**Exercise brief:** Pull out every line below holding the word "synced".

++++++++++++++++++++

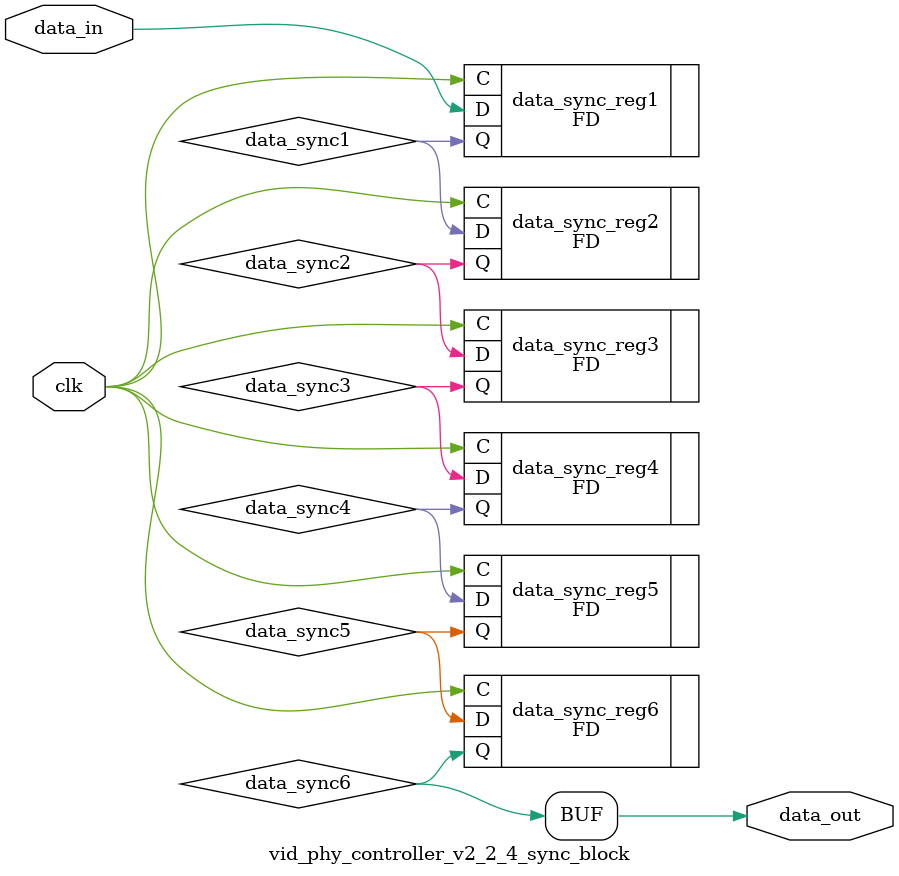
<source format=v>




`timescale 1ps / 1ps

//(* dont_touch = "yes" *)
module vid_phy_controller_v2_2_4_sync_block
  #(
  parameter INITIALISE = 6'b000000
)
(
  input        clk,              // clock to be sync'ed to
  input        data_in,          // Data to be 'synced'
  output       data_out          // synced data
);

  // Internal Signals
  wire data_sync1;
  wire data_sync2;
  wire data_sync3;
  wire data_sync4;
  wire data_sync5;
  wire data_sync6;


  (* shreg_extract = "no", ASYNC_REG = "TRUE" *)
  FD #(
    .INIT (INITIALISE[0])
  ) data_sync_reg1 (
    .C  (clk),
    .D  (data_in),
    .Q  (data_sync1)
  );


  (* shreg_extract = "no", ASYNC_REG = "TRUE" *)
  FD #(
   .INIT (INITIALISE[1])
  ) data_sync_reg2 (
  .C  (clk),
  .D  (data_sync1),
  .Q  (data_sync2)
  );


  (* shreg_extract = "no", ASYNC_REG = "TRUE" *)
  FD #(
   .INIT (INITIALISE[2])
  ) data_sync_reg3 (
  .C  (clk),
  .D  (data_sync2),
  .Q  (data_sync3)
  );

  (* shreg_extract = "no", ASYNC_REG = "TRUE" *)
  FD #(
   .INIT (INITIALISE[3])
  ) data_sync_reg4 (
  .C  (clk),
  .D  (data_sync3),
  .Q  (data_sync4)
  );

  (* shreg_extract = "no", ASYNC_REG = "TRUE" *)
  FD #(
   .INIT (INITIALISE[4])
  ) data_sync_reg5 (
  .C  (clk),
  .D  (data_sync4),
  .Q  (data_sync5)
  );

  (* shreg_extract = "no", ASYNC_REG = "TRUE" *)
  FD #(
   .INIT (INITIALISE[5])
  ) data_sync_reg6 (
  .C  (clk),
  .D  (data_sync5),
  .Q  (data_sync6)
  );
  assign data_out = data_sync6;



endmodule

</source>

++++++++++++++++++++

**Worked solution:**
  input        data_in,          // Data to be 'synced'
  output       data_out          // synced data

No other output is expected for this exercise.